Second in a series. Read part one.
Based on the number of television commercials touting DNA testing, finding out information about one’s genes has become de rigueur these days. As I mentioned in my last column, however, when there’s the possibility of having inherited genes that might cause havoc to one’s health, a genetic test could represent an emotional land mine.
My father-in-law had Huntington’s, and my wife, Jill, was involved in his care, so she is knowledgeable about the disease in a way that most people aren’t. Last year, when she said she wanted to get the genetic test done but was having a hard time making the appointment, I said I would take care of it. How hard could it be? I see commercials every day about mail-in genetic tests. You swab your cheek, send it to a lab, and get your results within a few weeks, right?
The test must be prescribed by a neurologist who specializes in Huntington’s. These doctors, for the most part, are located in large cities, which means you have to travel there. Once you start the process of genetic testing, you must meet with a neuropsychologist, a social worker, a psychiatrist, and a genetic counselor. This is a nonnegotiable process. It is meant to be helpful for patients, but for us, it felt more like we had to defend her decision to be tested.
They also wanted to know how you will handle the news if you have the disease.
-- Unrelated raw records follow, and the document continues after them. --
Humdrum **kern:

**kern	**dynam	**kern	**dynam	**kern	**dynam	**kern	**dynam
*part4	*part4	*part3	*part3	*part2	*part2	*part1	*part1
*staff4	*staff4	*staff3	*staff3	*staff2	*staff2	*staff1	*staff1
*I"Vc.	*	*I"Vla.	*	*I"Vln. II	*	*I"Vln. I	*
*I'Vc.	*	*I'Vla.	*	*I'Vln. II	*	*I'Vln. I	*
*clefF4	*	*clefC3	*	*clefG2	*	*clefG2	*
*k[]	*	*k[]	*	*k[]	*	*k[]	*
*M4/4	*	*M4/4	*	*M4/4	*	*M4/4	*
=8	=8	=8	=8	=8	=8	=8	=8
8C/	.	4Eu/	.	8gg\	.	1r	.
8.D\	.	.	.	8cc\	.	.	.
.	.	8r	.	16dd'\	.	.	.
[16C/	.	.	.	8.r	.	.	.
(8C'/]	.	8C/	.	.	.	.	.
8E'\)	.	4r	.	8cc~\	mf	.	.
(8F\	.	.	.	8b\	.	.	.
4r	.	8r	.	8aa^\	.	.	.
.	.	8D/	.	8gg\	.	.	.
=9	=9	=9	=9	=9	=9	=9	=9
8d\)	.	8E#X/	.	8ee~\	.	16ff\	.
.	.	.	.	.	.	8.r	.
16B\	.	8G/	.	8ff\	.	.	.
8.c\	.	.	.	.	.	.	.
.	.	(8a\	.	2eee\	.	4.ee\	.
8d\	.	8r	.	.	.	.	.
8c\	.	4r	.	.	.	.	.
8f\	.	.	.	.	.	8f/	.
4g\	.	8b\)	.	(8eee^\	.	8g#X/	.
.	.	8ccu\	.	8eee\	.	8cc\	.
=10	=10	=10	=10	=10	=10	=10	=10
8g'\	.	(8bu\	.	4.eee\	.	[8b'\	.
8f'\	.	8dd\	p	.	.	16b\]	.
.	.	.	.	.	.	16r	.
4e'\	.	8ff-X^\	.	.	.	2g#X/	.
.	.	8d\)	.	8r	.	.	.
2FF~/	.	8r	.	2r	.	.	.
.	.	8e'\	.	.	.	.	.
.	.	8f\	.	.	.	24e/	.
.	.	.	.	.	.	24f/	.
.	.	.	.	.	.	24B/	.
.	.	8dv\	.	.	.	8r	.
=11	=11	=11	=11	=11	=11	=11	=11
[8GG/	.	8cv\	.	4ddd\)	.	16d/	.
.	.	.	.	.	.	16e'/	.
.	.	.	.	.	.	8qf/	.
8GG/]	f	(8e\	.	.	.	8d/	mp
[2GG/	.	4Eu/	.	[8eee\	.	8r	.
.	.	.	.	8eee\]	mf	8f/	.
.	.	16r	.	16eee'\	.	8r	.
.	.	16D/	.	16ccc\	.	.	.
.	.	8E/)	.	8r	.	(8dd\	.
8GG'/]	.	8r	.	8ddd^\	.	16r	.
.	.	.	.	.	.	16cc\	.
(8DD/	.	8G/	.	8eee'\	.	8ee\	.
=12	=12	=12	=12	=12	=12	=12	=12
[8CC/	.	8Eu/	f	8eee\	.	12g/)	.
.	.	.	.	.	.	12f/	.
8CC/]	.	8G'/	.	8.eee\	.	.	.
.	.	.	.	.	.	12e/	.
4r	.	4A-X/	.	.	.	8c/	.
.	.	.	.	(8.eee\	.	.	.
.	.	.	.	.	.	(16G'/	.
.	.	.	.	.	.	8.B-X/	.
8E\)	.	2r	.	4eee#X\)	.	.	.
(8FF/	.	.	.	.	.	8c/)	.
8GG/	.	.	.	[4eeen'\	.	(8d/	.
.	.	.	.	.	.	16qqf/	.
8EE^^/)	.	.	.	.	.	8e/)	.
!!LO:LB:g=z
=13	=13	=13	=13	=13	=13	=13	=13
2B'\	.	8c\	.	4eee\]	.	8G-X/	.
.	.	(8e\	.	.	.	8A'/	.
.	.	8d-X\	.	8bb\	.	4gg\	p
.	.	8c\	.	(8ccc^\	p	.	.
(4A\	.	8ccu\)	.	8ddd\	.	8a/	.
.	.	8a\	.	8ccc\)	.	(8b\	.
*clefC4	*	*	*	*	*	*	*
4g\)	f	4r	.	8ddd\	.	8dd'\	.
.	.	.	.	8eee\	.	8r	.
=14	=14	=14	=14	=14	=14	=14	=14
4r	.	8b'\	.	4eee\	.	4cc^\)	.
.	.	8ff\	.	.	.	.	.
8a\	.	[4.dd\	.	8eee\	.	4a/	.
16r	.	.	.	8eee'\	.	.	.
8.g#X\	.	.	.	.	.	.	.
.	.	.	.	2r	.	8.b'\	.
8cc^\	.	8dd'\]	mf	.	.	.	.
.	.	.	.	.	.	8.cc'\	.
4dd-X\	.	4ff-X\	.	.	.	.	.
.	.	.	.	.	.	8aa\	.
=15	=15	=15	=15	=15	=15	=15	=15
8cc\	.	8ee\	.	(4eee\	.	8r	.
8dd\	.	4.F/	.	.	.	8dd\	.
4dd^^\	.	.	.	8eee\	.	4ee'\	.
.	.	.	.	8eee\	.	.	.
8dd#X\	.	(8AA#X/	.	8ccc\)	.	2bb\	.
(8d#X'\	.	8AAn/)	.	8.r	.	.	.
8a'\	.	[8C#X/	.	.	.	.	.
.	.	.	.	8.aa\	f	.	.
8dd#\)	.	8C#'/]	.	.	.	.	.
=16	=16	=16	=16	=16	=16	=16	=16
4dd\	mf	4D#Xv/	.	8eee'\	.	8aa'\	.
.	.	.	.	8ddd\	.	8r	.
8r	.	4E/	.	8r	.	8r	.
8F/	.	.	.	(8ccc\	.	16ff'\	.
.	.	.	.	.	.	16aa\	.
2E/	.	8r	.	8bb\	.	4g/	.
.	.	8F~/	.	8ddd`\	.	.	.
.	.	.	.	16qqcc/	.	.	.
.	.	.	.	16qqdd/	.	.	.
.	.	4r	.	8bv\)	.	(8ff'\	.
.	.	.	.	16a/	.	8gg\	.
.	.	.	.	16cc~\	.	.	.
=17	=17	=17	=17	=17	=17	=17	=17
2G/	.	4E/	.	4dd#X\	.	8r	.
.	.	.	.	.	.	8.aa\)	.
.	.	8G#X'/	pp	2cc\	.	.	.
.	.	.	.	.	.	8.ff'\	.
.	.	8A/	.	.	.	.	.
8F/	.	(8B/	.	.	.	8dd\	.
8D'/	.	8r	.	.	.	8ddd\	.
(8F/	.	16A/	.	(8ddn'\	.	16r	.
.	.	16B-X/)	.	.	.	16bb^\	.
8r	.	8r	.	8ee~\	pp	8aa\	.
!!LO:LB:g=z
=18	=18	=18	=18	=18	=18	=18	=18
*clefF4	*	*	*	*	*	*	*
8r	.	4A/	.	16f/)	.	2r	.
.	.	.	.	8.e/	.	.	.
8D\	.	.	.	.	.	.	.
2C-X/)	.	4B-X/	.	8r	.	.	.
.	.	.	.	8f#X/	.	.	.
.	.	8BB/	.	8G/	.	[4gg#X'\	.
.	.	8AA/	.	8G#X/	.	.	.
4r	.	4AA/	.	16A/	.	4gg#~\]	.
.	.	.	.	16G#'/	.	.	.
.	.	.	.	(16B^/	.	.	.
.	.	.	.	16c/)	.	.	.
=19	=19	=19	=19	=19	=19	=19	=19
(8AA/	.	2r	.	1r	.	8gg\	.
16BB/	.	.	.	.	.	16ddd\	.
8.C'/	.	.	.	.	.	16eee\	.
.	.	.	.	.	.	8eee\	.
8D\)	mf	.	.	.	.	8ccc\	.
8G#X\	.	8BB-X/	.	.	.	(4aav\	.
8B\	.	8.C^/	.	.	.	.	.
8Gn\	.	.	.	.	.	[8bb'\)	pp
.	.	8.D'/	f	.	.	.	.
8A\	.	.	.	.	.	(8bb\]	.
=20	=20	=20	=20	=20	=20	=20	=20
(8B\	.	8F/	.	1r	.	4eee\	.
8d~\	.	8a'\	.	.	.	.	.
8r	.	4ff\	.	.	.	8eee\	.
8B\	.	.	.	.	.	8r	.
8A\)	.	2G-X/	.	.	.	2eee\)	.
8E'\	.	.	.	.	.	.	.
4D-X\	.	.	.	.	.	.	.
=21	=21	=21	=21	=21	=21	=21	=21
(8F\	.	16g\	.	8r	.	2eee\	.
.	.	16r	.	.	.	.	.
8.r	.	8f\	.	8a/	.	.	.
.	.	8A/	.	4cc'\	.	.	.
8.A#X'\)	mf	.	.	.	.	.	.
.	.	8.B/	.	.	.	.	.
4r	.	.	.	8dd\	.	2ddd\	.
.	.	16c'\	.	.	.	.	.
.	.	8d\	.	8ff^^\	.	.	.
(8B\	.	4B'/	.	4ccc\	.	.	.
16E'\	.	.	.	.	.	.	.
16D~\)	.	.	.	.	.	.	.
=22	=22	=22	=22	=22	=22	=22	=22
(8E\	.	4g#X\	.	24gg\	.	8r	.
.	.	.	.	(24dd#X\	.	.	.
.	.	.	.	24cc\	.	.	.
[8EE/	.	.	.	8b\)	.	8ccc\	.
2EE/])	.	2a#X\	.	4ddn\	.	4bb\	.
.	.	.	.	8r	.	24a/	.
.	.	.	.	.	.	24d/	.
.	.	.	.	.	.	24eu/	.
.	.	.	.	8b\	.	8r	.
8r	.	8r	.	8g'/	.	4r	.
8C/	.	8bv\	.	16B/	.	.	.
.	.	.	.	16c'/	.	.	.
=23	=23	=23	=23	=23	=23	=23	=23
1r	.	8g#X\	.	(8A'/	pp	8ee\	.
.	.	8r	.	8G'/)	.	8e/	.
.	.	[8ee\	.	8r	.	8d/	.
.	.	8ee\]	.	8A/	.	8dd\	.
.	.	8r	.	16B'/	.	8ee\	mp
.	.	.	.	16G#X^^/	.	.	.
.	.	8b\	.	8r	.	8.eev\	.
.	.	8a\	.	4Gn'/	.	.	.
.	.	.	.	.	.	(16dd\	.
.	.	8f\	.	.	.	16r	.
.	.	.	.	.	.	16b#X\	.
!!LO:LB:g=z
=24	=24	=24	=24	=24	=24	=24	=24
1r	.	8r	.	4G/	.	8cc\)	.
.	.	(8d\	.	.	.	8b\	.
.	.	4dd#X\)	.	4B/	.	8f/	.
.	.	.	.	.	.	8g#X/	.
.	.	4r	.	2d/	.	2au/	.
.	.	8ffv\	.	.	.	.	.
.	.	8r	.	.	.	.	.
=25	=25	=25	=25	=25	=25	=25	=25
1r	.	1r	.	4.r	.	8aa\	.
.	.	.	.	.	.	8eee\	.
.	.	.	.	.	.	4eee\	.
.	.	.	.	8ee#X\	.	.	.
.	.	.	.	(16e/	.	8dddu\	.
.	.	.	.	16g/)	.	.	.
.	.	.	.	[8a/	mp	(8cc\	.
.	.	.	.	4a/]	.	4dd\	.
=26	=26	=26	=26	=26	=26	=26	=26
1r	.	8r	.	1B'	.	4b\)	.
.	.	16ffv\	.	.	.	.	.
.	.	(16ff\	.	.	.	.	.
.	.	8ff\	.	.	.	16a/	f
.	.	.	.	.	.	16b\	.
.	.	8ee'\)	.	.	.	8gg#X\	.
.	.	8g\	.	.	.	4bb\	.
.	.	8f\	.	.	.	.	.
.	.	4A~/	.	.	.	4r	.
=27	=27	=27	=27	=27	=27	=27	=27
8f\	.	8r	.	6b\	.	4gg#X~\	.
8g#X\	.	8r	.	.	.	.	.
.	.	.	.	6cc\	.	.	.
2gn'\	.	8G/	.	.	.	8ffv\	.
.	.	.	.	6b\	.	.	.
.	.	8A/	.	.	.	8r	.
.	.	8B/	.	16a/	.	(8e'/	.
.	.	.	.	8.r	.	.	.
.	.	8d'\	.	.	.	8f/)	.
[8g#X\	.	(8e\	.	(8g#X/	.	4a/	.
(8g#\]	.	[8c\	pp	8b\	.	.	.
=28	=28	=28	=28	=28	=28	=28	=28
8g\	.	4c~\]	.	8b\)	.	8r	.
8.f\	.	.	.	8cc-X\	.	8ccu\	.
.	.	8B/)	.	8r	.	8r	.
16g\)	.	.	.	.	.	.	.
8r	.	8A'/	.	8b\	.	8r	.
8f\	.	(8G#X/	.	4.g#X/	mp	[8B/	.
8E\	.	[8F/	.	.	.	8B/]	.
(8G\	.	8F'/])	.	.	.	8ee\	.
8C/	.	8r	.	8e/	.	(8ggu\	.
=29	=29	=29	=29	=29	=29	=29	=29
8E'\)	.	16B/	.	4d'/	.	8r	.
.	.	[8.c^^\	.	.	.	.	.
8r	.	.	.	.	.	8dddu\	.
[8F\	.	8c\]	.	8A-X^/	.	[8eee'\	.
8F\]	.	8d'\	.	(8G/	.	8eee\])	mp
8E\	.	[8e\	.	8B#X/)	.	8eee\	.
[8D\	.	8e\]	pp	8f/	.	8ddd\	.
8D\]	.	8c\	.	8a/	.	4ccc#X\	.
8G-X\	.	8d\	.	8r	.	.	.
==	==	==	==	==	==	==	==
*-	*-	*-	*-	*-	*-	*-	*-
Jill said that she didn’t know how she would react. Honestly, she didn’t want to think about it because she was in denial about having Huntington’s.
The reality is that the possibility of the disease causes people to put a lot of thought into their futures. Jill estimates she thought about it at least 10 times a day before she felt like she was possibly showing symptoms, and that number tripled after she noticed small “twitches.”
It took a lot for her to decide to go ahead with the genetic test, but when she was ready, she was ready. For the past 20 years, ever since her father was diagnosed, she has read, researched, talked, and thought about it enough. She wanted to know — we wanted to know — right then.
That was not to be.
We were surprised by the fact that there were so many hurdles in the way of getting an answer to a question about her health. I wonder if tests for other illnesses require the same level of scrutiny.
This is a legitimate point that our 22-year-old daughter has been pondering lately. Our daughter is a bright, talented, beautiful young woman. She is someone who has spent her life knowing and understanding the implications of the gene and the possibility she could test positive. She has done so much research on the subject she could probably write a book on it (and that’s not just a father bragging).
Our daughter was scheduled to have the genetic test done on April 1. Remembering how exhausting and upsetting it was for my wife and me, we asked if she could opt out of meeting the entire team because she has not been showing any symptoms. What could they accomplish, we wondered, by having her go through the same process as someone who is presenting with symptoms? The answer was no, she could not, because that’s their policy and it is “to benefit the patient.”
When we talked with our daughter after her appointment, she said that she felt as if the policy were more important than the patient. As helpful as it is to have a supportive medical team, it’s more important to remember that your care should not be one-size-fits-all.
Our daughter pointed out something we never really thought about. She said that things are different now; we aren’t living 15 years ago, which is when she witnessed her grandfather dying from the disease. Today, genetic testing is common. Back in her grandfather’s day, it wasn’t. My wife and daughter wanted a simple answer to a straightforward question: Did they have the disease? Instead, the process to get the genetic test was emotionally grueling because of all the people you have to talk to — even though no one knows whether you have it or not. Living with the thought of possibly having Huntington’s is cruel enough, so why make it even more of a burden with all the hurdles?
Ultimately, what I felt throughout seeing my wife and daughter be frustrated by a system chock-full of protocols — and what they felt, as well — was what many families facing this disease’s deadly possibilities have felt. We were overwhelmed by a lack of control over the situation, and this is the curse of facing a rare disease: a sinking feeling of helplessness.